*** Selected extract
Runner Automobiles Ltd. (RAL) is a motorcycle and three-wheeler manufacturer in Bangladesh. Runner manufactures 12 different motorcycles ranging in  size from 80 to 150 CC, Runner has become the market leader in sub 100 CC motorcycle segment in the country. They are offering different motorcycles of various capacities and models. The principal product of the company is 2 Wheeler. Runner produces a product range varying from 80 CC to 150 CC, with 12 models of 2 Wheeler and scooters. The market for 2 Wheeler is on the rise in Bangladesh, riding on an increase in disposable income among the general population and a rapidly growing middle class. It has also started manufacturing 3-wheeler auto-rikshaw in its Blaluka factory.

History 
Hafizur Rahman Khan established and is the chairman of Runner Automobiles Limited. The company was incorporated as a private limited company in July 2000, and started its commercial operation since 2000 as an importer and trader of motorcycles. Later, it was converted to a public limited company in January 2012 and started the business of manufacturing and selling motorcycles, and later three-wheeled vehicles. Subsequently, the company established its facility of assembling engines and manufacturing other parts of motorcycles and presently established its effective distribution channel throughout the country with a network of more than 100 active dealers and over 270 sales centers along with own 27 operational showrooms. RAL's manufacturing facility is located at Bhaluka, Mymensingh. The factory is constructed with pre-fabricated steel structure on its own premises of 4,944.04 decimals land with a covered space of over 4,40,310 sft.

Technical collaborations
Runner has had technical collaborations with Dayang Motors and Freedom in the past. In 2016, Runner Automobiles signed a collaboration agreement with UM Motorcycles to manufacture UM motorcycles in Bangladesh under the name of UM-Runner . The motorcycles will be manufactured at Runner's motorcycle manufacturing facilities at Bhaluka while UM International LLC will provide R&D support in technological & engineering fields as well as global component sourcing. UM-Runner motorcycles manufactured in Bangladesh, entered the market in the second quadrant of 2018. As per of the agreement Runner Automobiles in future will produce & export bikes for UM for Nepal & Sri Lanka. It has technical collaboration with Indian automaker Bajaj Auto to build at least 70% parts 3-wheeler auto-rikshaw including the chassis, body welding and painting, except for some components of the engine. Experts from Bajaj have provided technical support to manufacturing processes and conducting test-runs for the vehicle. The 3-wheeler can run either on liquefied petroleum gas (LPG) or compressed natural gas (CNG).
******
*** Recorded data
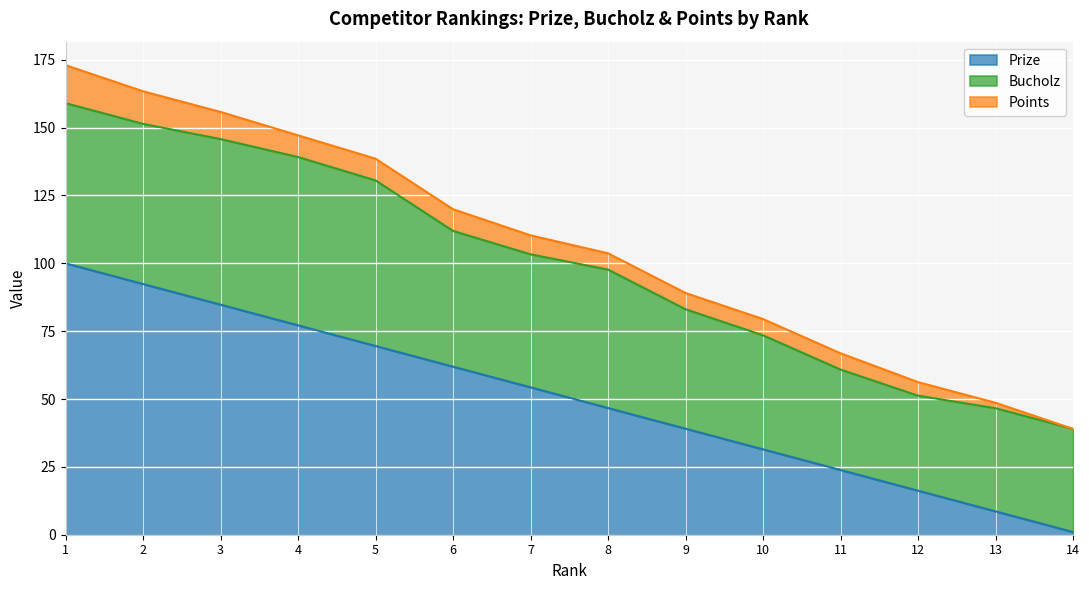

Does the chart display data point markers on the line(s)?

No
******
- **Problems to work on**:
(1) Answer these from the text about Runner Automobiles:
(a) In what month and year did the company become a public limited company?
(b) In 2016, with which company did Runner sign a collaboration agreement?
(c) Which two fuels can the 3-wheeler run on?
(2) What parts of Runner's distribution network does the history section of the Runner Automobiles text list, and what number does it give for each?
(3) Write the next part of the text about Runner Automobiles.

- **Answers for the exercise**:
(1)
(a) January 2012
(b) UM Motorcycles
(c) Liquefied petroleum gas (LPG) or compressed natural gas (CNG)

(2)
- More than 100 active dealers
- Over 270 sales centers
- 27 operational showrooms of its own

(3)
Products 
The principal product of the company is 2 Wheeler & 3 Wheeler. The products are sold to customers and corporate clients through dealers, Company Owned Company Operated (COCO) stores, through tenders and recently initiated online retail mode. RAL's products range varies from 80cc to 150cc with about 12 models of 2 wheeler and scooters.

Factory 

Runner Automobile has its own manufacturing plant at Mymensingh District which is approximately 70 kilometer away from the capital Dhaka city. The factory covers an area of 200,000 square feet. The factory is constructed on prefabricated steel structure on the company's own land.

It employs around 450 employees which includes factory manager, engineers, technicians, and workers. It has production lines for pressing, wielding, assembling of engine, painting and quality control.

The factory is capable of producing four series of motorcycles. It produces twelve models of motorcycles. The plant capacity for producing motorcycles each day is 500.

Runner being a manufacturer has been gearing up its research and development facilities especially in areas of Product Development and Testing. Apart from having various machines and equipment like Salt Spray Test Chamber, Coordinate Measuring Machine, Suspension Test Machine, Universal Load Test Bench, Electric Component Test Bench etc. RAL has recently ordered certain latest Test facilities like 2 Wheeler & 3 Wheeler Engine and Chassis Dynamo-meters from India which would further help enhance the Products performance on parameters of Torque, Power Acceleration, Fuel efficiency, Braking, Gradient Drive-ability and emissions etc. These engine and chassis dynamometers would be commissioned within 2016 and strengthen RAL R&D efforts.

Brand ambassador 
Shakib Al Hasan, the captain of the Bangladesh cricket team, is the brand ambassador for Runner Group.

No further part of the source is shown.